* **Problem statement**
In the listing below, pick out lines with "Xbox".

* **Source records**
********

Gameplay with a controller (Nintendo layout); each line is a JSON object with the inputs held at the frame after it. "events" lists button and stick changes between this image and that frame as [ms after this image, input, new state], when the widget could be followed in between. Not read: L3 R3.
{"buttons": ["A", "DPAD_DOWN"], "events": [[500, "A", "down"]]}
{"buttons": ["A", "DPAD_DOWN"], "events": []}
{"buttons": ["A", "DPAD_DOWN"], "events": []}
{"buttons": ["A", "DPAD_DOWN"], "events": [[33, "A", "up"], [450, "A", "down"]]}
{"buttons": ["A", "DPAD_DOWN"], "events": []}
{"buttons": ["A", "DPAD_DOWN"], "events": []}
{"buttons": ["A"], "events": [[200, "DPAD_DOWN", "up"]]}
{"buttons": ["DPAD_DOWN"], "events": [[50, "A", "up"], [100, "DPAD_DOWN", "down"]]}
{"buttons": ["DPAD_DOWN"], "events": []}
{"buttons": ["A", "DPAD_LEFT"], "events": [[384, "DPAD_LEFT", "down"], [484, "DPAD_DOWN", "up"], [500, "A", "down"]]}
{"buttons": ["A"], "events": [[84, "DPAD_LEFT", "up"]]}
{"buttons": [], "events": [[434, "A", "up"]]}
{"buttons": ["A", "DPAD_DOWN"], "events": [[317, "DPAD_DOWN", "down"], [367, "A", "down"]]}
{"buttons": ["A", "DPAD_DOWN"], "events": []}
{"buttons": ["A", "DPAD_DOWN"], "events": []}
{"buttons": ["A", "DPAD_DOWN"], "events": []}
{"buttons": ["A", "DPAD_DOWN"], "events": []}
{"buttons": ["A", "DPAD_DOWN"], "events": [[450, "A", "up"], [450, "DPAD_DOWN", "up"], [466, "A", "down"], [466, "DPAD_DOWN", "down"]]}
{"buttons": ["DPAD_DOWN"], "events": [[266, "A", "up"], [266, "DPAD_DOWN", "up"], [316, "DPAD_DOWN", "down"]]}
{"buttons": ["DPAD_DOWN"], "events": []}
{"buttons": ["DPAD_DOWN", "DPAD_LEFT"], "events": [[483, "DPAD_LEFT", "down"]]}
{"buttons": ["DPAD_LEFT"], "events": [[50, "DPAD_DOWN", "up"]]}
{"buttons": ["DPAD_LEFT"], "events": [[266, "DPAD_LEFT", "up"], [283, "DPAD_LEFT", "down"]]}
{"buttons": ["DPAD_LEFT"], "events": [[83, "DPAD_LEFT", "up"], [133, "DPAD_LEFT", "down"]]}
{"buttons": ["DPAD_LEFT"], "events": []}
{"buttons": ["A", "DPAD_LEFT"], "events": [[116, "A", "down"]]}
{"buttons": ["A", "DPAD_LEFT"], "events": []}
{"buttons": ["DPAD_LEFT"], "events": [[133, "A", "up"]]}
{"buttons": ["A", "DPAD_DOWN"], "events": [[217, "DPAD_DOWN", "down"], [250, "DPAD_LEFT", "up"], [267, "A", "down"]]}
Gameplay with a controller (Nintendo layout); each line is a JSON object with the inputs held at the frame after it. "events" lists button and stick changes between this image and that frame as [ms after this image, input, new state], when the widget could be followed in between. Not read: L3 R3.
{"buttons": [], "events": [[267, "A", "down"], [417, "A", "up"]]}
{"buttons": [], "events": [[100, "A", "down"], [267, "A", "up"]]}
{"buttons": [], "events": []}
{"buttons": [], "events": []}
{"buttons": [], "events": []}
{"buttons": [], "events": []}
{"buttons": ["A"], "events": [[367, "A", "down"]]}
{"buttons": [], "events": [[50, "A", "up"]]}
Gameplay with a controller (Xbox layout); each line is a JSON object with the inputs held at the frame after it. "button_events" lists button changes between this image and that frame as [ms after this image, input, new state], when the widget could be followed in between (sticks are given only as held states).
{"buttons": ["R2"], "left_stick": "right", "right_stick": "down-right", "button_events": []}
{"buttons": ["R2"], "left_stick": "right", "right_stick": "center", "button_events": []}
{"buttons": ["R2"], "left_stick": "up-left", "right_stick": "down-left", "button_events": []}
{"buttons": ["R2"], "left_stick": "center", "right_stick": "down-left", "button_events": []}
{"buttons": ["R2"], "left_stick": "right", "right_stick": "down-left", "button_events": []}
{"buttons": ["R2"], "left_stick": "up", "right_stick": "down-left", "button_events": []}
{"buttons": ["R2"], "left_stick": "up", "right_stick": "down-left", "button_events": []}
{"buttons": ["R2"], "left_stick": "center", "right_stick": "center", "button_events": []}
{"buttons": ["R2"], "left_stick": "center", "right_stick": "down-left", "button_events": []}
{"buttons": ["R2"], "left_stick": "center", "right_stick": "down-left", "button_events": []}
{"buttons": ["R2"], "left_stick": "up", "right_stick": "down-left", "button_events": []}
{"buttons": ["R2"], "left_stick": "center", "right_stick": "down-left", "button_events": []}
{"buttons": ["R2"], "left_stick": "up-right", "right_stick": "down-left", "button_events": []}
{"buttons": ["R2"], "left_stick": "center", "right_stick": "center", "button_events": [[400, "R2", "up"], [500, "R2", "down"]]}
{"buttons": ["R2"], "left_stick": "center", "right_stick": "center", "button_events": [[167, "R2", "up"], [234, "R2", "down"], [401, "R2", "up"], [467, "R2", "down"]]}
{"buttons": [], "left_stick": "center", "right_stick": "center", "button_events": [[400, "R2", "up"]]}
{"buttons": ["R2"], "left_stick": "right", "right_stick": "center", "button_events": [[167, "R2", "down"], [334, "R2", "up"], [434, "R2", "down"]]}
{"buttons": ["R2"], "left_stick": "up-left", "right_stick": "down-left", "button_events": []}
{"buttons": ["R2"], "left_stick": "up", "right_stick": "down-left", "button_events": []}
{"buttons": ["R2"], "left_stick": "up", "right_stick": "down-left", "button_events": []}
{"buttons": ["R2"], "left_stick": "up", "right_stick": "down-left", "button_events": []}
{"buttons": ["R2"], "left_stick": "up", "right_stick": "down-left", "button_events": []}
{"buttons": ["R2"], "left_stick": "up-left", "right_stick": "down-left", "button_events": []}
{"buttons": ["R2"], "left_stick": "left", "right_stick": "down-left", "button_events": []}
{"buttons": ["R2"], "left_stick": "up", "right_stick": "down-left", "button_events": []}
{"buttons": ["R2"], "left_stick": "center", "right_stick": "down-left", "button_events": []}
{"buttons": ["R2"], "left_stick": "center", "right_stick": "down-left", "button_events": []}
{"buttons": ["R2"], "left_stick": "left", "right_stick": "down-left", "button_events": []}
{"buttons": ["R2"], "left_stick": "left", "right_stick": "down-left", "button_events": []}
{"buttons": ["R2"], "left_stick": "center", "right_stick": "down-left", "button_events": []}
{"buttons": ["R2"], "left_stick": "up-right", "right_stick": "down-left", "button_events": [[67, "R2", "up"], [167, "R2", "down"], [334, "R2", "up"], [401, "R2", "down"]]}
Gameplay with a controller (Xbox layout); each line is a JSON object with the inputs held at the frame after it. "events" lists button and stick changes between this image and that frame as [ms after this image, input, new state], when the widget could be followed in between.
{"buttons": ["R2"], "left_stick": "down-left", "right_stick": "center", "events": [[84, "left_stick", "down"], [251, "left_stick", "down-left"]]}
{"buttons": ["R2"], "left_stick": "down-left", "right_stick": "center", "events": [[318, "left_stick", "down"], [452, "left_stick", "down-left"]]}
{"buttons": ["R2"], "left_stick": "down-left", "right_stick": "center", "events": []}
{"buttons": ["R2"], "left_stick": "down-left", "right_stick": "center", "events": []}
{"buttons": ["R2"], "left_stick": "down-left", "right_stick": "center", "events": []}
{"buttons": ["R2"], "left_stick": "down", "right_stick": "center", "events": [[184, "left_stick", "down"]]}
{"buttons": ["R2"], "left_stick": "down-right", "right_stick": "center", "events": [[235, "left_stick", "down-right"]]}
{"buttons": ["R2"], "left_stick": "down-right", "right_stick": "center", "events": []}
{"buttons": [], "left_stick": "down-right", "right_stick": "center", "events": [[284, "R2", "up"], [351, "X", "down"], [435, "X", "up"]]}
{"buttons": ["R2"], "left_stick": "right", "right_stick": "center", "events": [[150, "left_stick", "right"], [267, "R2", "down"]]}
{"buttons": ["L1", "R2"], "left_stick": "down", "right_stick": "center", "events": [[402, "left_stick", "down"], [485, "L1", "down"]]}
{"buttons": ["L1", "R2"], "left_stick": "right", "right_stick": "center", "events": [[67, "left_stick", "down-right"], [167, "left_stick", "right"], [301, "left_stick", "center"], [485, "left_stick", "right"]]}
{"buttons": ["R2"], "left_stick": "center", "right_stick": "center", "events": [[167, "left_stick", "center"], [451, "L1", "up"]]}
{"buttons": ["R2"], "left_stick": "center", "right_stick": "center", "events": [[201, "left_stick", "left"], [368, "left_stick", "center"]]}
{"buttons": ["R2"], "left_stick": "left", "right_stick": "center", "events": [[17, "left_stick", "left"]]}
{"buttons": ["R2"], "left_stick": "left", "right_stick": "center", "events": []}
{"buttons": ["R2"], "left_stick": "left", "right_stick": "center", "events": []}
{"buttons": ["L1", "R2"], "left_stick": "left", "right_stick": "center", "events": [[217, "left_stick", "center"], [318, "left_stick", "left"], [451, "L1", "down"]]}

********

* **Result**
Gameplay with a controller (Xbox layout); each line is a JSON object with the inputs held at the frame after it. "button_events" lists button changes between this image and that frame as [ms after this image, input, new state], when the widget could be followed in between (sticks are given only as held states).
Gameplay with a controller (Xbox layout); each line is a JSON object with the inputs held at the frame after it. "events" lists button and stick changes between this image and that frame as [ms after this image, input, new state], when the widget could be followed in between.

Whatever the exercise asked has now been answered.